Milano (askanews) - Il tonfo di Apple ha spaventato i mercati globali. Le stime per i ricavi del primo trimestre viste al ribasso, come non succedeva da oltre 15 anni, hanno fatto perdere al titolo a Wall Street il 10%, un segno rosso che ha trascinato giù tutti i mercati. Se le Borse sono in ripresa resta il duro colpo per Apple che da qui deve ripartire per trovare nuovo slancio.

L'azienda indica nella Cina e nei problemi provocati dalla guerra commerciale con gli Stati Uniti una delle cause del rallentamento delle vendite e dunque dei ricavi.
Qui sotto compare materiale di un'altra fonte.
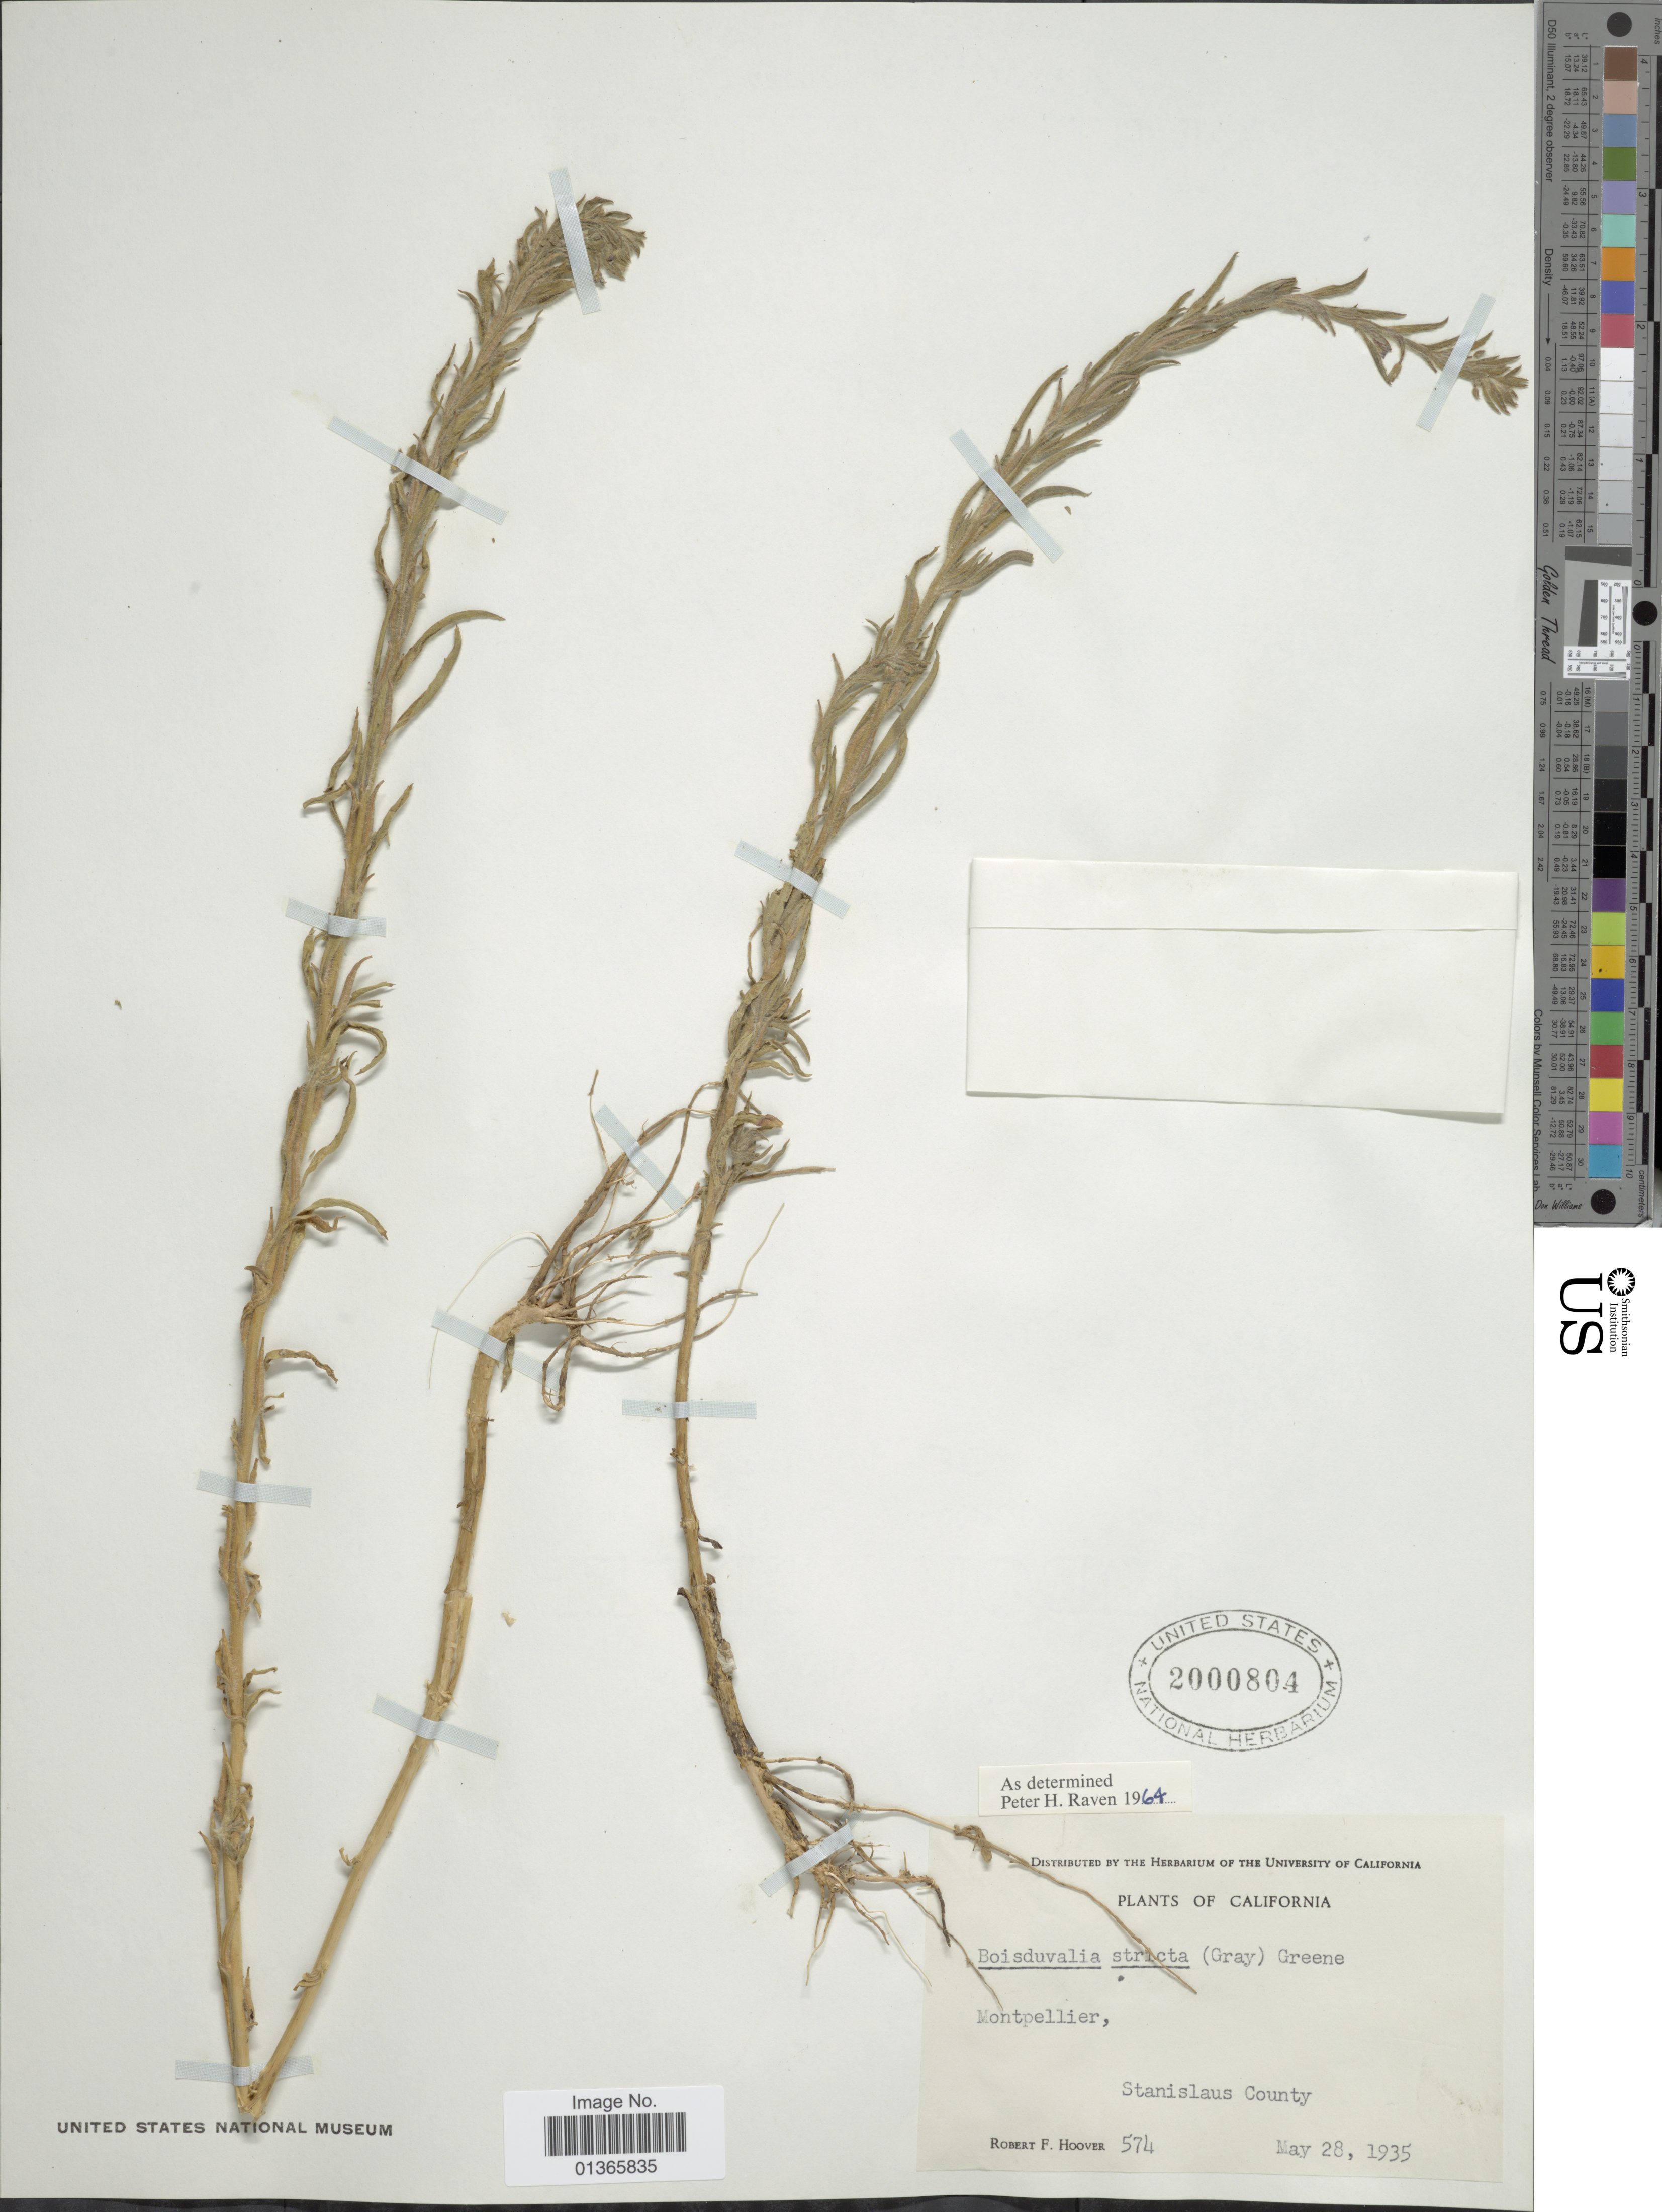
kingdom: Plantae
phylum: Tracheophyta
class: Magnoliopsida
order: Myrtales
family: Onagraceae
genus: Epilobium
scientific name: Epilobium torreyi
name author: (S. Watson) Hoch & P.H. Raven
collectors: R. F. Hoover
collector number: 574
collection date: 1935-05-28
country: United States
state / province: California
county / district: Stanislaus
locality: Montpellier. Stanislaus County.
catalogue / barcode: US 2000804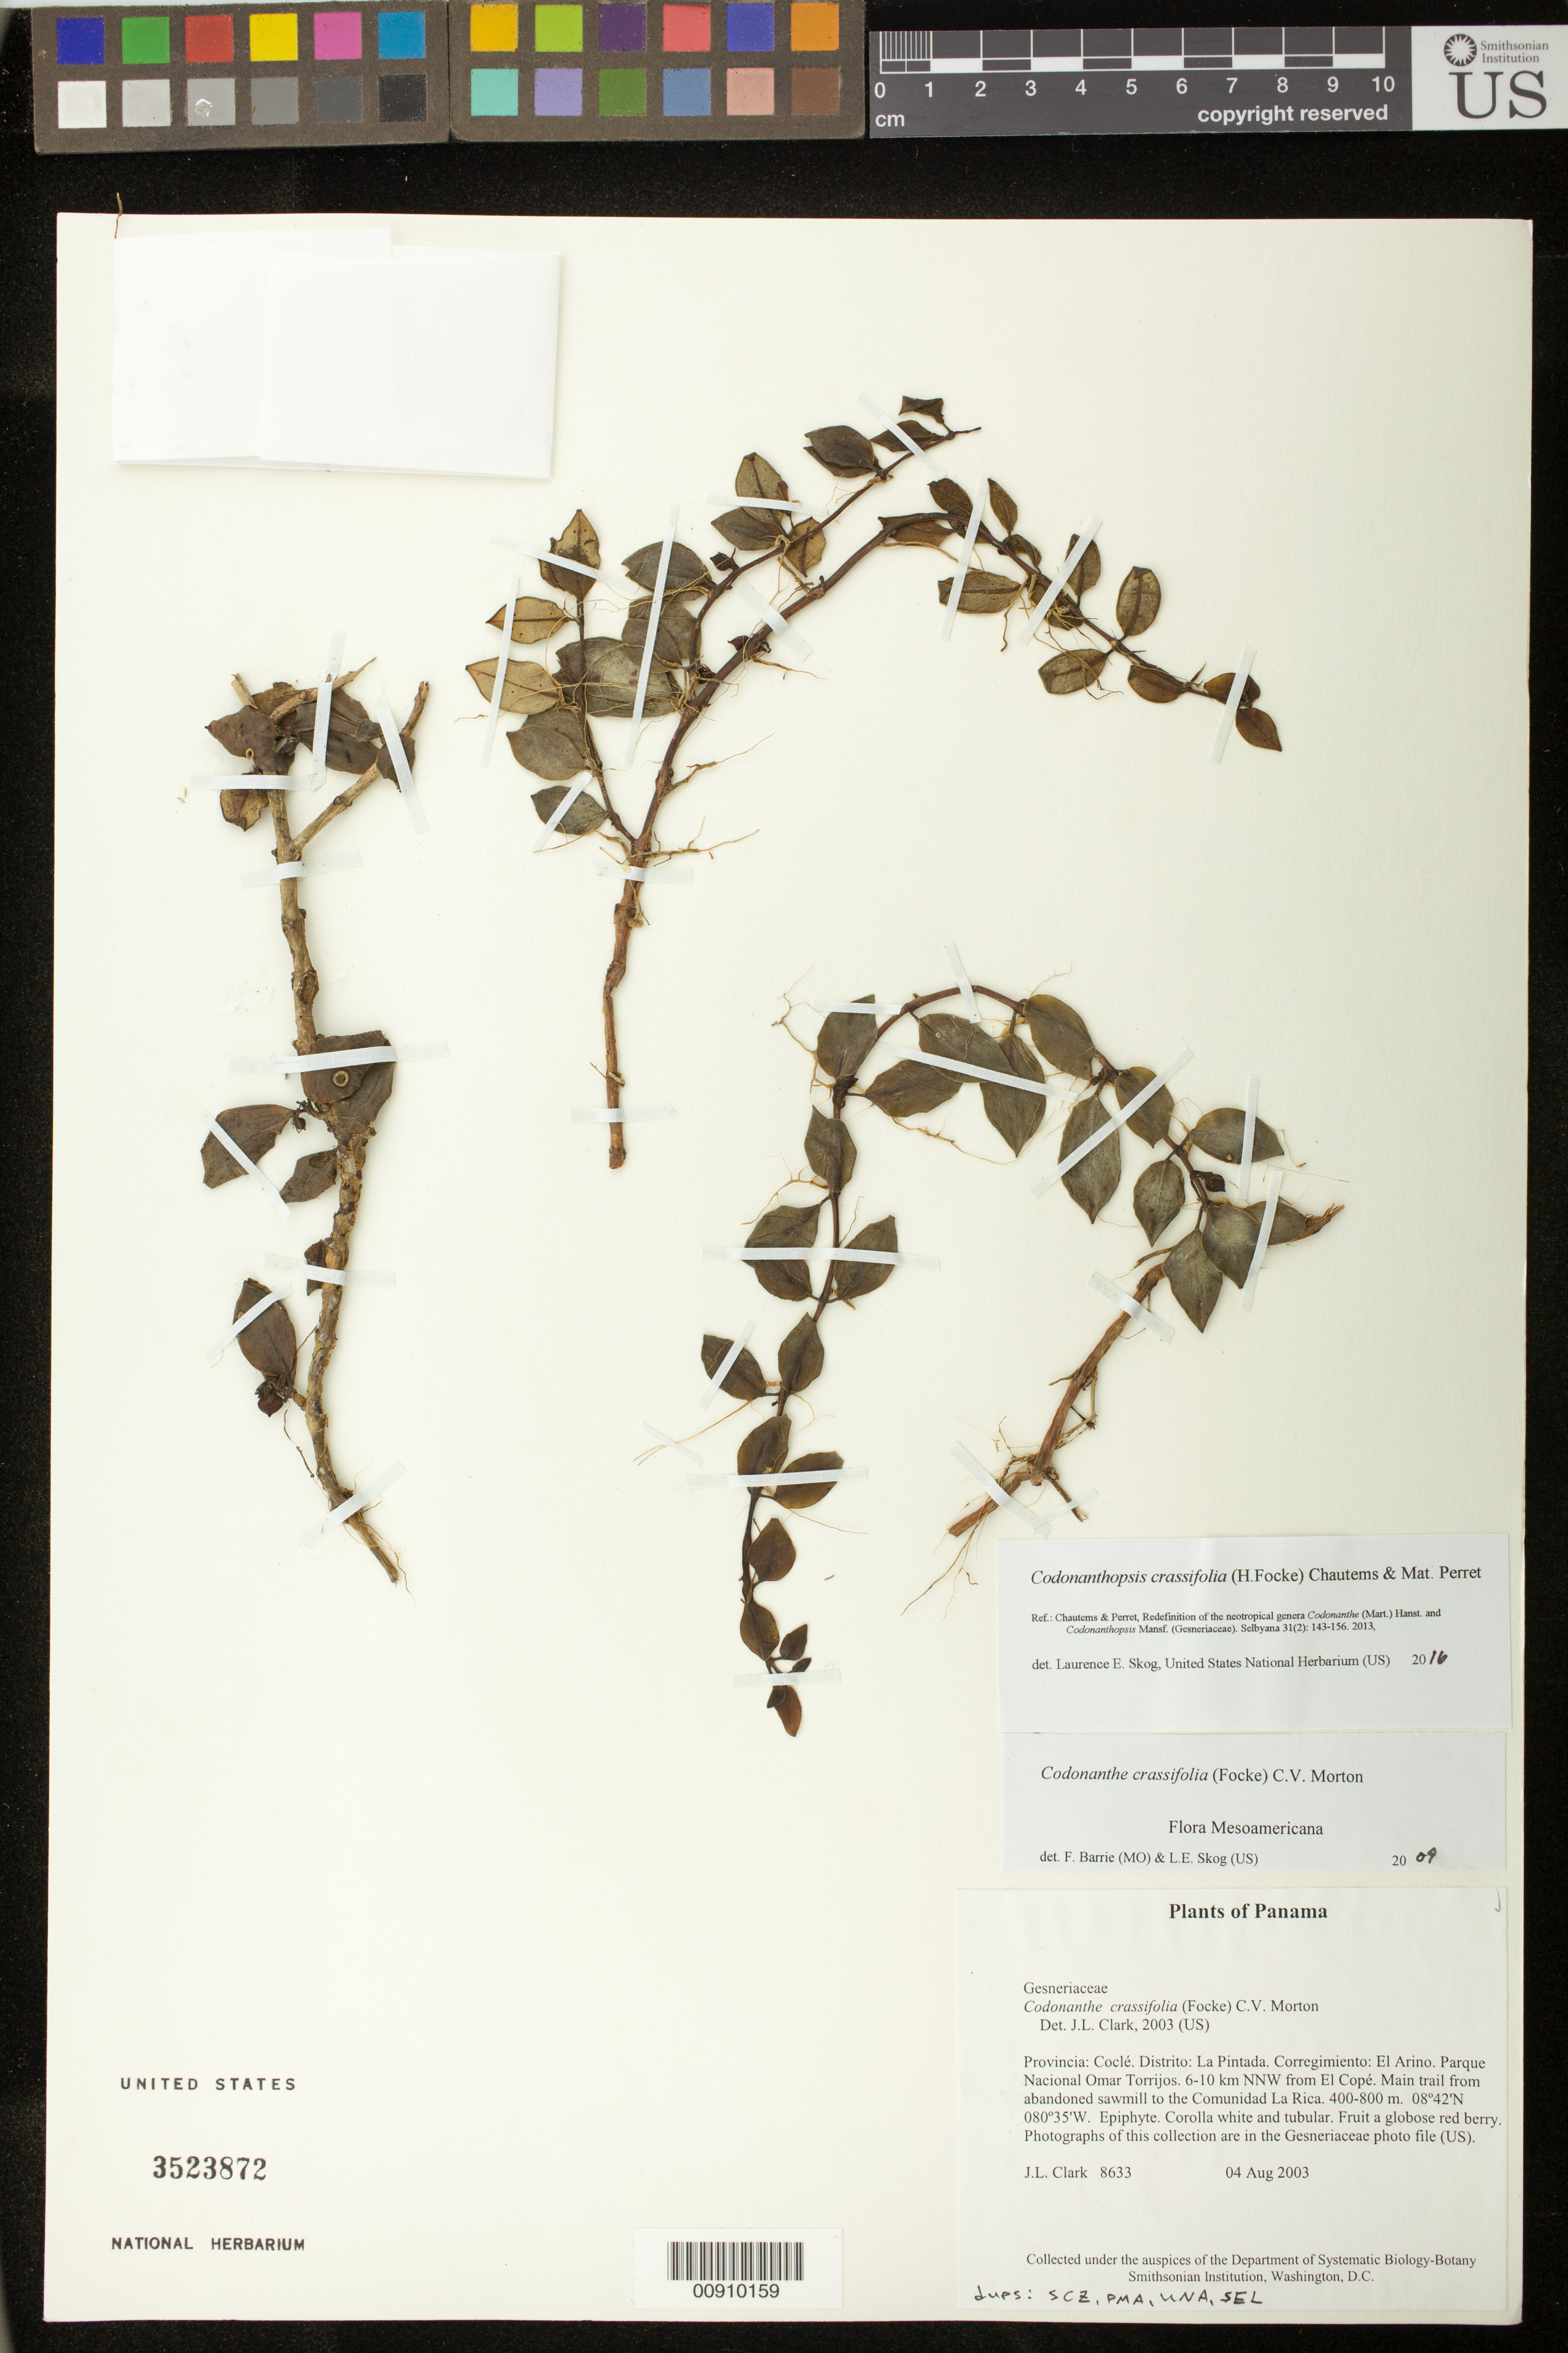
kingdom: Plantae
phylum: Tracheophyta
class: Magnoliopsida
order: Lamiales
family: Gesneriaceae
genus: Codonanthopsis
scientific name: Codonanthopsis crassifolia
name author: (H. Focke) Chautems & Mat.Perret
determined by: Skog, Laurence E.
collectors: J. L. Clark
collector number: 8633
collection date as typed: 04 Aug 2003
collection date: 2003-08-04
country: Panama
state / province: Coclé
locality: La Pintada. Corregimiento: El Arino. Parque Nacional Omar Torrijos. 6-10 km NNW from El Copé. Main trail from abandoned sawmill to the Comunidad La Rica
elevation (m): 400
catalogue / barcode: US 3523872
Vero, ma vero anche che l'azienda che ha fatto dell'innovazione continua il suo punto di forza, innova sempre meno. Soprattutto da quando è scomparso il suo fondatore, Steve Jobs.

Da tempo ormai non presenta dispositivi che rivoluzionano il mercato, come successe con l'iPod e con l'iPad, limitandosi ad aggiornamenti dei prodotti di punta e legando i suoi successi principalmente alla vendita dell'iPhone. Un'arma a doppio taglio soprattutto in un mercato ormai così affollato e pieno di prodotti di qualità in ogni fascia di prezzo.